• _Required tasks_:
1. In the module analysis text, how many clusters did the k-means clustering generate?
2. Carry on the module analysis text from its last sentence.

[Extracted text]

Identification of transcription factor binding motif over-representation

The RcisTarget tool in the R package was used to screen modules for enrichment in transcription factor binding motifs27. The analysis results have been uploaded to GitHub (https://motoufiq.github.io/DC_Gen3_Module_Analysis/) and are available as interactive circle packing plots (Prezi: Supplementary Table 2).

Fingerprint grid plot visualization

Modules were arranged on a grid based on their similarities in patterns of activity across the 16 input datasets, each of them corresponding to a different pathological or physiological state. First, the modules were partitioned using k-means clustering, which generated 38 clusters. Given the possibility of collapsing values of the modules constituting each cluster in a single “aggregate” value, the term “module aggregate” was used to designate each cluster (A1 to A38). Of these 38 k-means clusters, 27 comprised >1 module. The modules were then arranged on a grid with each row corresponding to modules belonging to the same aggregate (Fig. 4). The total number of rows on the grid equaled 27 and the number of columns equaled the largest number of modules for a given aggregate (42 for aggregate A2). For each module, the highest of the two values indicating an increase or a decrease was selected for visualization (e.g. if % increase > % decrease, then a red sport representing % increase is shown). In addition to the Mxx.xx identifiers described above the modules are assigned an identifier that corresponds to their position on the grid: Axx.xx identifiers, with Axx indicating the aggregate (row) number and.xx the order (column). These identifiers are provided in Supplementary Data 1 and in the plots generated via the BloodGen3 R Shiny applications.

[/Extracted text]
[Records]

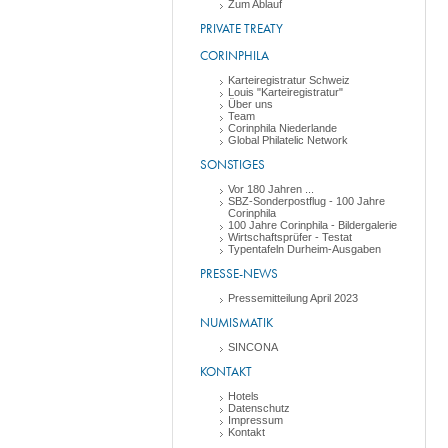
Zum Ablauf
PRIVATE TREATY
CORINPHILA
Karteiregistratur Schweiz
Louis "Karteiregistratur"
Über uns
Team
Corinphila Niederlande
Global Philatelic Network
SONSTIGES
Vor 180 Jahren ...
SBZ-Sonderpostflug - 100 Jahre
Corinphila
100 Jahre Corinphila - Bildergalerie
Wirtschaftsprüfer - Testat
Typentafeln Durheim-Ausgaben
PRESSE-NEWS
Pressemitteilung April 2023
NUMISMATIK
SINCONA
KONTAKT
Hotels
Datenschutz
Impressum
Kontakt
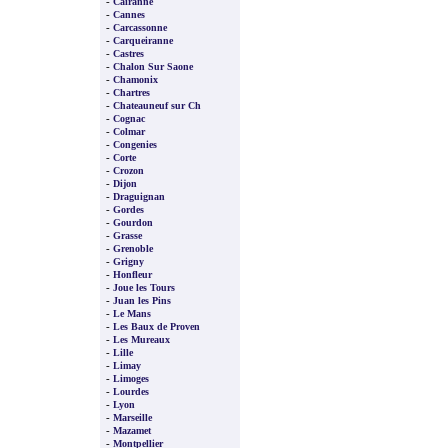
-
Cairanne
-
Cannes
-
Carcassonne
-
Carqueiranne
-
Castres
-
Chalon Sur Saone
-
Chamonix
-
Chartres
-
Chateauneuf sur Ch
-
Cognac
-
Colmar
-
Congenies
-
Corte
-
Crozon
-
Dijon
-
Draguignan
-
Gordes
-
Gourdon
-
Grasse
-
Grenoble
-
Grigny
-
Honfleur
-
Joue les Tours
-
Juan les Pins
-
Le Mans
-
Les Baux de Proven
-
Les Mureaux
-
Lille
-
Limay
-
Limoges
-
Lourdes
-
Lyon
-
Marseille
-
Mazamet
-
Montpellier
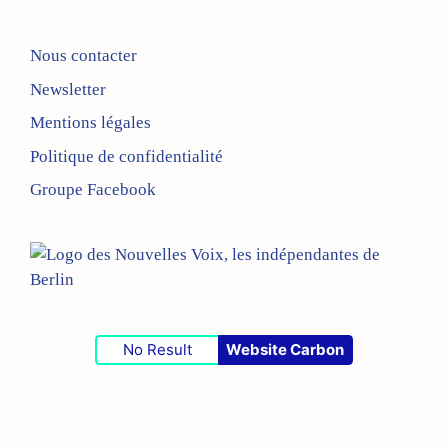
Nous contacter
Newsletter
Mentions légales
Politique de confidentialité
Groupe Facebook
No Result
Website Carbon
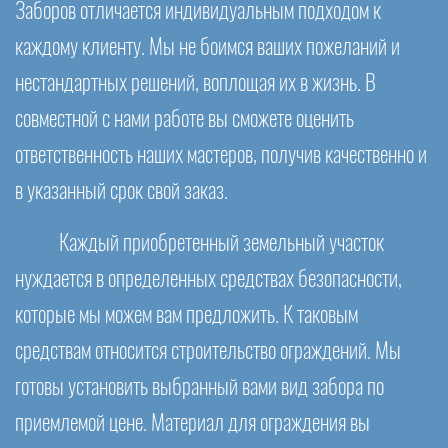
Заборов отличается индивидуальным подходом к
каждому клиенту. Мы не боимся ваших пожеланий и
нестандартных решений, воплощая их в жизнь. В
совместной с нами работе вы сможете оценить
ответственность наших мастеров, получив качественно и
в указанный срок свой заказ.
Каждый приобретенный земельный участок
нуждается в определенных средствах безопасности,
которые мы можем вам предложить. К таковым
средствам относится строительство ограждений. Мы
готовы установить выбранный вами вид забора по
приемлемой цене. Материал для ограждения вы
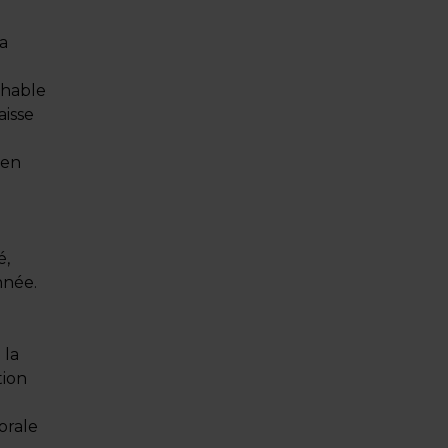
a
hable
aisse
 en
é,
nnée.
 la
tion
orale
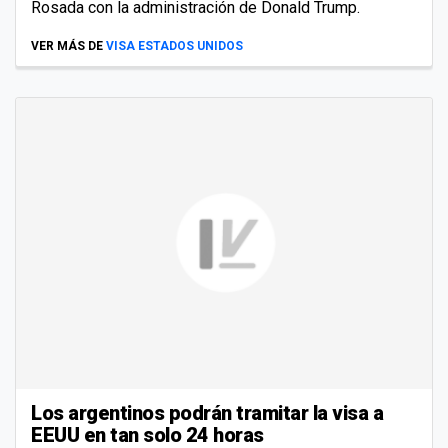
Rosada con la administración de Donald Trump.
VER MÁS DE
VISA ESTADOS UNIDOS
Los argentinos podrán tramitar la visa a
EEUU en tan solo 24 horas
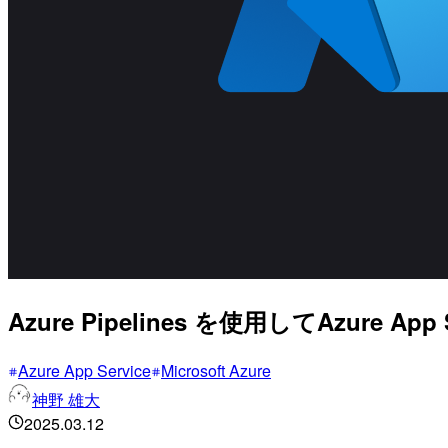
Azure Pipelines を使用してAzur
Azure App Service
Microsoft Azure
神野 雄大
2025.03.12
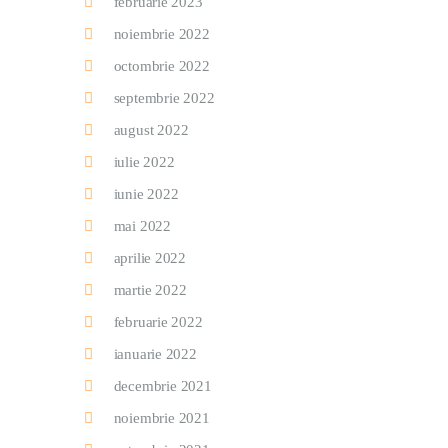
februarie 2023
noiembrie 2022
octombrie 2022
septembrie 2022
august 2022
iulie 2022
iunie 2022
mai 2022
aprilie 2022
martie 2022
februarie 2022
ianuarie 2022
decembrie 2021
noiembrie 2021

[/Records]

• _Task-by-task answers_:
1. 38 clusters

2.
Module fingerprint analysis and visualization

Downstream analyses and visualizations are supported by the BloodGen3Module R package that we have developed and described in a separate publication43. Briefly, the modular analysis was performed using 14,168 probes comprised in the BloodGen3 repertoire. Fold change in expression was computed using gene expression data prior to log2 transformation. For group comparisons, paired t-tests were performed on log2-transformed data (fold change (FC) cut-off = 1.5; FDR cut-off = 0.1). For individual-patient analysis, each sample was compared to the mean of control samples in each dataset. Cut-offs were defined by an absolute FC > 1.5 and a difference in gene expression level >10. A module was considered to be “responsive” when the proportion of differentially expressed transcripts (as defined above) was greater than 15%. Data visualization was performed using “ComplexHeatmap”55.

Generation of circular plots

Circular plots were generated to represent module expression at the gene level (Fig. 7). These plots show the fold changes in expression in the case versus control groups in each dataset. Probes that confirmed to the FDR < 0.1 and FC > 1.5 criteria were presented in graded intensity red reflecting the fold change in abundance and those with FC < −1.5 were presented in graded intensity blue. The position of the genes on each of the circular plots is fixed.

Statistical analyses

Numerical data were processed and analyzed using R statistical software (version1.1.463-©2009-2018 RStudio, Inc). Student’s t test was used to evaluate the significance of differences between groups. P < 0.05 was considered to indicate statistical significance, with adjustment by multiple-testing correction when needed (FDR, Benjamini–Hochberg procedure).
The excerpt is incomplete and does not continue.